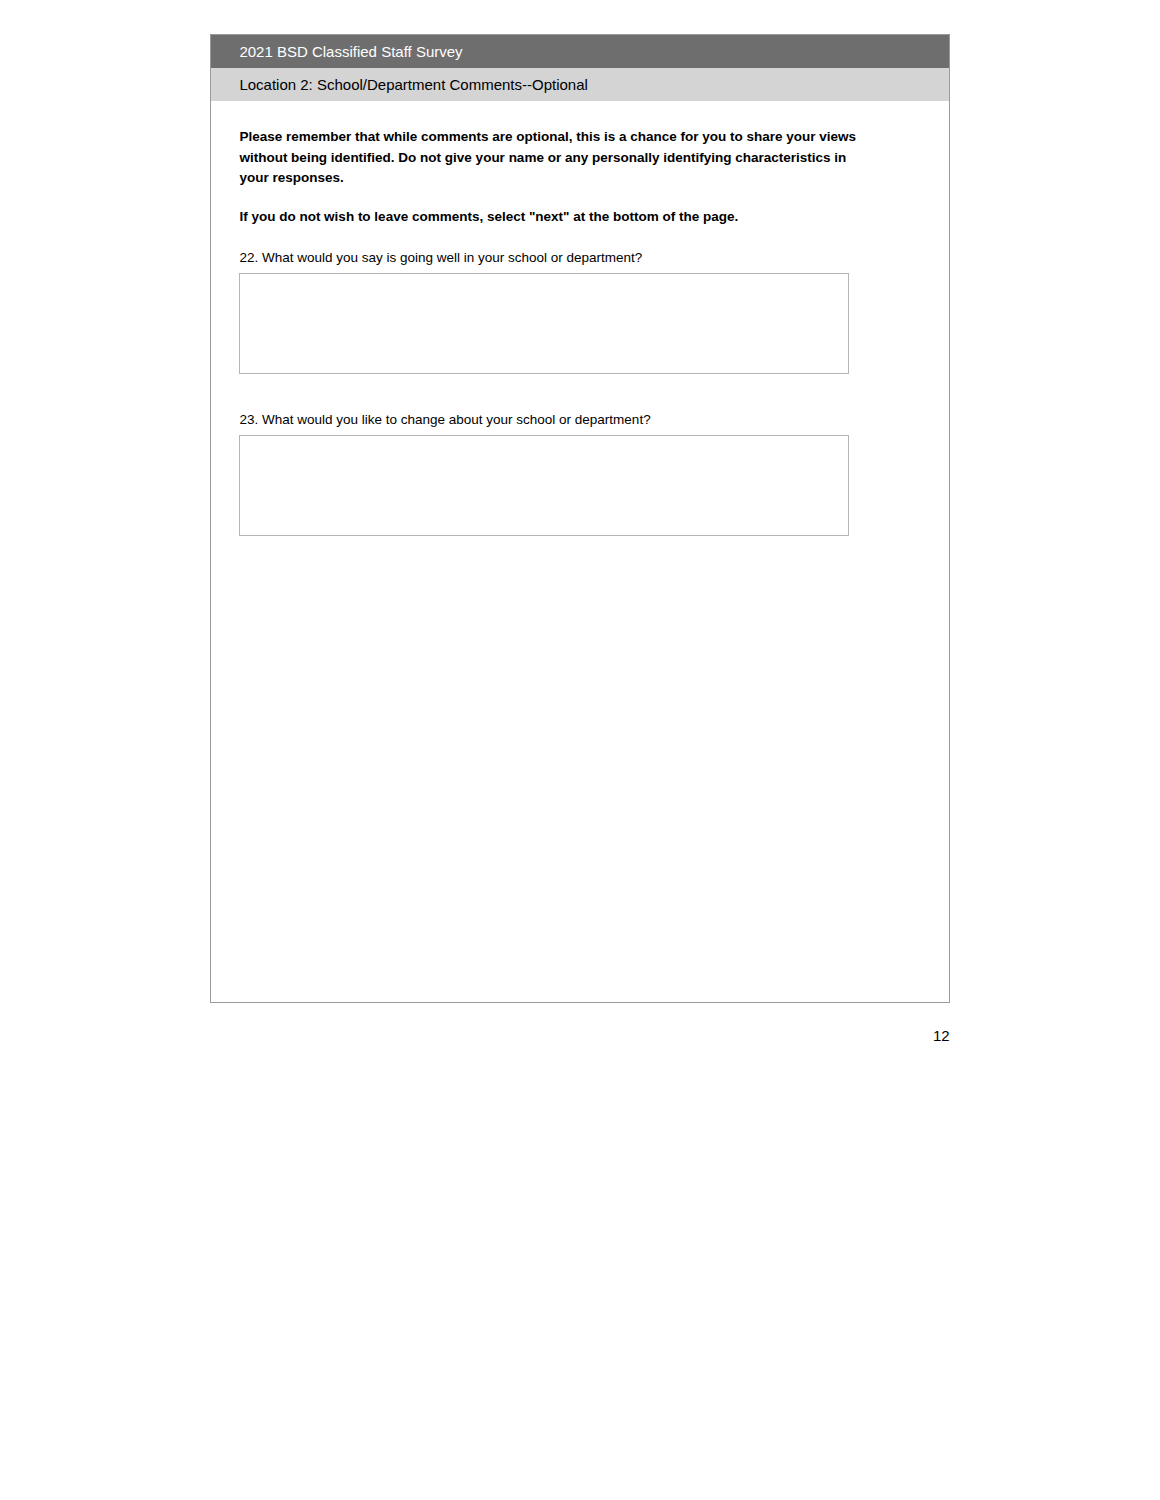2021 BSD Classified Staff Survey
Location 2: School/Department Comments--Optional
Please remember that while comments are optional, this is a chance for you to share your views without being identified. Do not give your name or any personally identifying characteristics in your responses.
If you do not wish to leave comments, select "next" at the bottom of the page.
22. What would you say is going well in your school or department?
23. What would you like to change about your school or department?
12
——
**Your task:** Could you output exactly the lines from the one containing "Location 2: School/Department" to the end of the entries above, both included, and no others?

**Answer:**
Location 2: School/Department Comments--Optional
Please remember that while comments are optional, this is a chance for you to share your views without being identified. Do not give your name or any personally identifying characteristics in your responses.
If you do not wish to leave comments, select "next" at the bottom of the page.
22. What would you say is going well in your school or department?
23. What would you like to change about your school or department?
12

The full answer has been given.